The report notes “there are now 15 Member States which have national screening mechanisms in place. In addition, several other Member States have indicated that a process to develop a FDI screening system is underway. The EU framework for the screening of FDI became fully operational as of 11 October 2020. EU rules provide a framework to ensure the protection of legitimate public policy objectives if such objectives are threatened by foreign investments. The EU Regulation lays down a number of factors and considerations that are relevant to determine whether a Foreign Direct Investment is likely to affect security or public order. In its Communication of 13 March 2020, the Commission indicated that the Member States ‘need to be vigilant and use all tools available at Union and national level to avoid that the current crisis leads to a loss of critical assets and technology’ which are crucial to Europe’s security, and are part of the backbone of its economy.”

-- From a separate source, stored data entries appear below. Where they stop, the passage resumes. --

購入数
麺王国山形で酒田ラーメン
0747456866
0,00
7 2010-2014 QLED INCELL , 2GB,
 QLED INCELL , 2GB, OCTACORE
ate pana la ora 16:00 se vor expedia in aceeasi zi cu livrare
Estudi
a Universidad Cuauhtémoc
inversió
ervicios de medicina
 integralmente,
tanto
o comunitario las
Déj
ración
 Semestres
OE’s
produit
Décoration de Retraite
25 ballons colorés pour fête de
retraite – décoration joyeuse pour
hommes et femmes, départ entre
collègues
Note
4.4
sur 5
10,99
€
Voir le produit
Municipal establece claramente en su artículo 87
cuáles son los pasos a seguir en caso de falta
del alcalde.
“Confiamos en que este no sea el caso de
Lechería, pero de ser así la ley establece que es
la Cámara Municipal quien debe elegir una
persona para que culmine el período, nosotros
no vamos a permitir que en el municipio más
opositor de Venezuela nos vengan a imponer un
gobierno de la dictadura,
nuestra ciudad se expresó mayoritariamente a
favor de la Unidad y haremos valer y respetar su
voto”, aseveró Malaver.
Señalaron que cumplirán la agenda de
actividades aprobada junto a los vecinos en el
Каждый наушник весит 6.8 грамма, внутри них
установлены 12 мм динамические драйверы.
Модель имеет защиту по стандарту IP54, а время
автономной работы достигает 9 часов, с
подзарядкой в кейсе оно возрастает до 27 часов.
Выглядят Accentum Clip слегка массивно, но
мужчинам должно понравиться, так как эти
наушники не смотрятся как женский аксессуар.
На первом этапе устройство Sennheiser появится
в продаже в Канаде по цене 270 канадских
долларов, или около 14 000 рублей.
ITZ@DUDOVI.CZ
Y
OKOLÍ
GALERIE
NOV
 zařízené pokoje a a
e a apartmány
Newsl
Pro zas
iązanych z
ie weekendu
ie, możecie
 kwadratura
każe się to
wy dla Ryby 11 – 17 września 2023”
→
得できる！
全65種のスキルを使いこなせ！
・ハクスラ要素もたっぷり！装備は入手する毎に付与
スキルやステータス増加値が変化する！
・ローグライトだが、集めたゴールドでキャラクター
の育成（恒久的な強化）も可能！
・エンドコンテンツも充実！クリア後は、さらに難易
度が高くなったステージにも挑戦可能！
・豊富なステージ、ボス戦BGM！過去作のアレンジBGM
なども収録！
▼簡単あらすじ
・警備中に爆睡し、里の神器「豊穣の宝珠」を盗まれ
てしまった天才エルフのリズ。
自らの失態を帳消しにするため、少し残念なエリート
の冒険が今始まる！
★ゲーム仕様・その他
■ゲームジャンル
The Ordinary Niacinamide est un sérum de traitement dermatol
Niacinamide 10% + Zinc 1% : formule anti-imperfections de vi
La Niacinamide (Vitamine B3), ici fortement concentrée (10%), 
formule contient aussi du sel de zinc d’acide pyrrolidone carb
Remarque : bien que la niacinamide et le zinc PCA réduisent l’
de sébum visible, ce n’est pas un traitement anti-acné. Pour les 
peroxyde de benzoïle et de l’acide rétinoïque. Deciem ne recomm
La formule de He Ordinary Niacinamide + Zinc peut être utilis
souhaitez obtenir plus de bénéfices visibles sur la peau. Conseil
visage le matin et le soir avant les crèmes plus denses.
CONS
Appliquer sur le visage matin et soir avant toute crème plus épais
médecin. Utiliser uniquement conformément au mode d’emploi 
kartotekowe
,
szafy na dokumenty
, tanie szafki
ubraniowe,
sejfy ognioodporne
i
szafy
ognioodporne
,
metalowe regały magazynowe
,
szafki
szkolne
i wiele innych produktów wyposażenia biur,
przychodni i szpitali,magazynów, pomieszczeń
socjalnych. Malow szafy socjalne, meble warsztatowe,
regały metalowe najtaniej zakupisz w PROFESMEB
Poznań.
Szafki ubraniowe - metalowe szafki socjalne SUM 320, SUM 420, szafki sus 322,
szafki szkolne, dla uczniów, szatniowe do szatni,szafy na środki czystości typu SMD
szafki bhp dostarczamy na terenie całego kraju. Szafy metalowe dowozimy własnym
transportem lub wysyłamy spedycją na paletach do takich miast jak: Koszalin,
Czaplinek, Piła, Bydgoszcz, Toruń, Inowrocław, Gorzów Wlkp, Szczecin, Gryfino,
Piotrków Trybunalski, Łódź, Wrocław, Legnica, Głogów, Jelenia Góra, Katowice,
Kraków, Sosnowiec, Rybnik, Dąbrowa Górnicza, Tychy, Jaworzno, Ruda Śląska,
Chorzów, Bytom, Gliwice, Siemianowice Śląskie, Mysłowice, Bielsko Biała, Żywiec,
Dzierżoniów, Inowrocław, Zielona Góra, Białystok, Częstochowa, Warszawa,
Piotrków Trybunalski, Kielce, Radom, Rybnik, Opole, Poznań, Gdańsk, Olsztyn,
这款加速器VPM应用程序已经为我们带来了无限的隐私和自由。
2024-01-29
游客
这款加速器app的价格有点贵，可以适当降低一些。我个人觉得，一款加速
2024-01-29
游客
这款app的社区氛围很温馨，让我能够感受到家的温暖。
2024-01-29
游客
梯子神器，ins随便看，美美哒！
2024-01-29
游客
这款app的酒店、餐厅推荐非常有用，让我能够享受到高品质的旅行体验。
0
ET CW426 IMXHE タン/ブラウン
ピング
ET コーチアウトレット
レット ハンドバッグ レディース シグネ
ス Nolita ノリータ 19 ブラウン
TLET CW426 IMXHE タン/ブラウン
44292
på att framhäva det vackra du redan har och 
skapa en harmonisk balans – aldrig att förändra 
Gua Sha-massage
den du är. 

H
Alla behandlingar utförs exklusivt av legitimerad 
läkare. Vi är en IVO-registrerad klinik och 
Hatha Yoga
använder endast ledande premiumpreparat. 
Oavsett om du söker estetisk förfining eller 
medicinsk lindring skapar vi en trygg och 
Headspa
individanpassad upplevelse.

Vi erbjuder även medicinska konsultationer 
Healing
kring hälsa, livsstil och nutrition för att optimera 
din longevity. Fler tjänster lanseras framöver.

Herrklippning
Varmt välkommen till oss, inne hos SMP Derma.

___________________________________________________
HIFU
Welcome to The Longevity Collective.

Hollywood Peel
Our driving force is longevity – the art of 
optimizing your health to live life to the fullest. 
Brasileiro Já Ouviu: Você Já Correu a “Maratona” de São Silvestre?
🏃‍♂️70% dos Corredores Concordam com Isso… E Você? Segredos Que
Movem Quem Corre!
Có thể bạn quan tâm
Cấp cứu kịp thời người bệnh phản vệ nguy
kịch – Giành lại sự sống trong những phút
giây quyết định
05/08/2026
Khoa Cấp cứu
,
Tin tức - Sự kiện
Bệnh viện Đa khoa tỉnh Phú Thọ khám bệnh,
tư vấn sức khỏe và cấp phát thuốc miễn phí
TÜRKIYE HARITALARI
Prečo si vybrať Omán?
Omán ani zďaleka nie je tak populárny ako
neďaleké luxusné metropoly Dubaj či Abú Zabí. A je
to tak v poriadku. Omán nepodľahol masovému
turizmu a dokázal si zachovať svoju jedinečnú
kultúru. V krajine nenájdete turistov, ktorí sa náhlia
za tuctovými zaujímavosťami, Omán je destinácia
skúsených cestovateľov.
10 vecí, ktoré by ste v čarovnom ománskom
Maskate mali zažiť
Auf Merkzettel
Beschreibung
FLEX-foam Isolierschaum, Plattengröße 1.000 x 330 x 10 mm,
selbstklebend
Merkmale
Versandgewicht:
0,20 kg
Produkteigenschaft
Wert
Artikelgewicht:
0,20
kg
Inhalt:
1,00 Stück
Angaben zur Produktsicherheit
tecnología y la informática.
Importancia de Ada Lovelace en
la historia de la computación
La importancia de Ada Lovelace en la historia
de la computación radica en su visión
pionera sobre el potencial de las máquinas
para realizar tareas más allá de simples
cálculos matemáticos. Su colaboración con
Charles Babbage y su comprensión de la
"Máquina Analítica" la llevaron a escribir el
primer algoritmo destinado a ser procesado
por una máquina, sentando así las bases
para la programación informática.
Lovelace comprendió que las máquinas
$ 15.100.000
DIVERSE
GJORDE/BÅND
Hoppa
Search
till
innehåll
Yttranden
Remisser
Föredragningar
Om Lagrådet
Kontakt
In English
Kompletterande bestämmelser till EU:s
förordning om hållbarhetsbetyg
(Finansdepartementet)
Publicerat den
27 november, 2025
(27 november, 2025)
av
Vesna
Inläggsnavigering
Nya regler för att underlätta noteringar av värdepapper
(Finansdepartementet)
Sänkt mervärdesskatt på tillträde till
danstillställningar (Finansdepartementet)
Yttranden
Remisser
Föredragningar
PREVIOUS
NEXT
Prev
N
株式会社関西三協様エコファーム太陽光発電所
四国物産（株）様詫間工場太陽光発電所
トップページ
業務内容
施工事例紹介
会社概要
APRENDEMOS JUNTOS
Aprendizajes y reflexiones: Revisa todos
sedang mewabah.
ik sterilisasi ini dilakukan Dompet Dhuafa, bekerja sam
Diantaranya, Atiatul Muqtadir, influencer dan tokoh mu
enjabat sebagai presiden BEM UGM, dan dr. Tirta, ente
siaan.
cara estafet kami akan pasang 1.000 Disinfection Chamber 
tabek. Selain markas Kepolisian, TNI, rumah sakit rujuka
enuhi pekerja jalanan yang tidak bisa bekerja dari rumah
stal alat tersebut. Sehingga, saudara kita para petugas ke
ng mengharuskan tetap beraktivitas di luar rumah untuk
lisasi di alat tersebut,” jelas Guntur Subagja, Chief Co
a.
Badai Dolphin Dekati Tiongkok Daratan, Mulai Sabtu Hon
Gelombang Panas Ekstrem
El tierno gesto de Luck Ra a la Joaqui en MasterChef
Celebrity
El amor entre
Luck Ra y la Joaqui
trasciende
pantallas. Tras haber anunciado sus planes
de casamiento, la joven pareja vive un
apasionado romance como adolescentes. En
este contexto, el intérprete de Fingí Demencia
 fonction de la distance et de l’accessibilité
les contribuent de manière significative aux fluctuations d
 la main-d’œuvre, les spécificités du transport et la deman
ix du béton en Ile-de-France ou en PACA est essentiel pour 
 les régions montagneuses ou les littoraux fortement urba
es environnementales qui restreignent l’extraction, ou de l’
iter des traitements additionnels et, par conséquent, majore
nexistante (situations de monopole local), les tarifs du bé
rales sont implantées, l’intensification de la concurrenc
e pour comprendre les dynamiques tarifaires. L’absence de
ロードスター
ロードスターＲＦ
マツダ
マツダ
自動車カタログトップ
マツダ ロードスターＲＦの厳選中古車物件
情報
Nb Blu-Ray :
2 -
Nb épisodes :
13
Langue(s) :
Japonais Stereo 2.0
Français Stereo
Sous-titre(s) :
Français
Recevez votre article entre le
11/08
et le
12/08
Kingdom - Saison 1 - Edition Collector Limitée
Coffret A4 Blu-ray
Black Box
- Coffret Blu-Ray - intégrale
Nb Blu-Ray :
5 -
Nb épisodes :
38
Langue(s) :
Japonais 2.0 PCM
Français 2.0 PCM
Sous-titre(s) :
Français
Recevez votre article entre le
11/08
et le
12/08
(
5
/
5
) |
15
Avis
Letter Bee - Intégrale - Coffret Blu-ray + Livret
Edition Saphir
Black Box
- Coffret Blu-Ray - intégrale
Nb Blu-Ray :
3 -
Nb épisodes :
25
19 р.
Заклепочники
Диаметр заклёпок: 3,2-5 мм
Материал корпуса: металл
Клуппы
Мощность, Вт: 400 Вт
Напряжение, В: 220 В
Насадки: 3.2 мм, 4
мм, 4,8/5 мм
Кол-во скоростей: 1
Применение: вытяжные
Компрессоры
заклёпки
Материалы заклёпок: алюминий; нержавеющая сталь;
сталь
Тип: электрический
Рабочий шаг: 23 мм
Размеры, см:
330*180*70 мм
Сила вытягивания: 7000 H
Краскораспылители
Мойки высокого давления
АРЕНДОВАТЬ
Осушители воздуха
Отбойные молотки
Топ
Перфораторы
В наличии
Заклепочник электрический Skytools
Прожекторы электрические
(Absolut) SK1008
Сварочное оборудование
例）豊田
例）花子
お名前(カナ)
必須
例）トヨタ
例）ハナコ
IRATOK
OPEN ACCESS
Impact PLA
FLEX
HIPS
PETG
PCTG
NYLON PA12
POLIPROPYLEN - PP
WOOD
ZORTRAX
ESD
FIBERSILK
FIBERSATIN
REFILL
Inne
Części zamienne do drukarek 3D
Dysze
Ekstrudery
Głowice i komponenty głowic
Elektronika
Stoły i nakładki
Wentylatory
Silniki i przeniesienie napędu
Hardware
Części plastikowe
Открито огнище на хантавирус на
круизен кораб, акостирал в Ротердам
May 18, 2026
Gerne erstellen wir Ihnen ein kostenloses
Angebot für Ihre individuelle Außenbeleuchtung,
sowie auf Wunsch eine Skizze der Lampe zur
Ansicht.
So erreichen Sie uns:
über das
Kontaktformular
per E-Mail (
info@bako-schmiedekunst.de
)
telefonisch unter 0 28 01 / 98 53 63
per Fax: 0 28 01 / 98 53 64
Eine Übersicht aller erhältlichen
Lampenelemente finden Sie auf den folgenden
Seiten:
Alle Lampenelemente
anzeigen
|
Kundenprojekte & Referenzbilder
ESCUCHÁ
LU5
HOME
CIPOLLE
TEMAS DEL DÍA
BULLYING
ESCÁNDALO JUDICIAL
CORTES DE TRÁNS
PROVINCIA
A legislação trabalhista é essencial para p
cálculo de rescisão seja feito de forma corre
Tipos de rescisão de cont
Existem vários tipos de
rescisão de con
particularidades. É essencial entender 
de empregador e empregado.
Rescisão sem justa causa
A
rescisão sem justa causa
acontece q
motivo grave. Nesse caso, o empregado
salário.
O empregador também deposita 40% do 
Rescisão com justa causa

And while there is one set of guidelines and rules, the implementation, particularly related to high-risk vendors, is variable, with Huawei being called out by some countries as a specific risk, while others take a more measured approach.
In the latter category is Germany, which is set to introduce strict security measures that will apply to all telecoms equipment vendors. If any of the measures are breached, it could result in a ban on certain products or the entire portfolios of companies, reports Reuters. Crucially, the rules apply to companies from any country, and are not focused just on those from China, though there is a suspicion that Huawei may struggle to make the grade, even though the Chinese vendor has welcomed the level playing field. The measures are currently proposals and would need to be passed by the country’s parliament before becoming enforceable, but it does raise the prospect of companies from nations usually regarded as friendly and safe coming unstuck if their technology is found to have any loopholes, back doors, licensing issues or to enable unwanted snooping.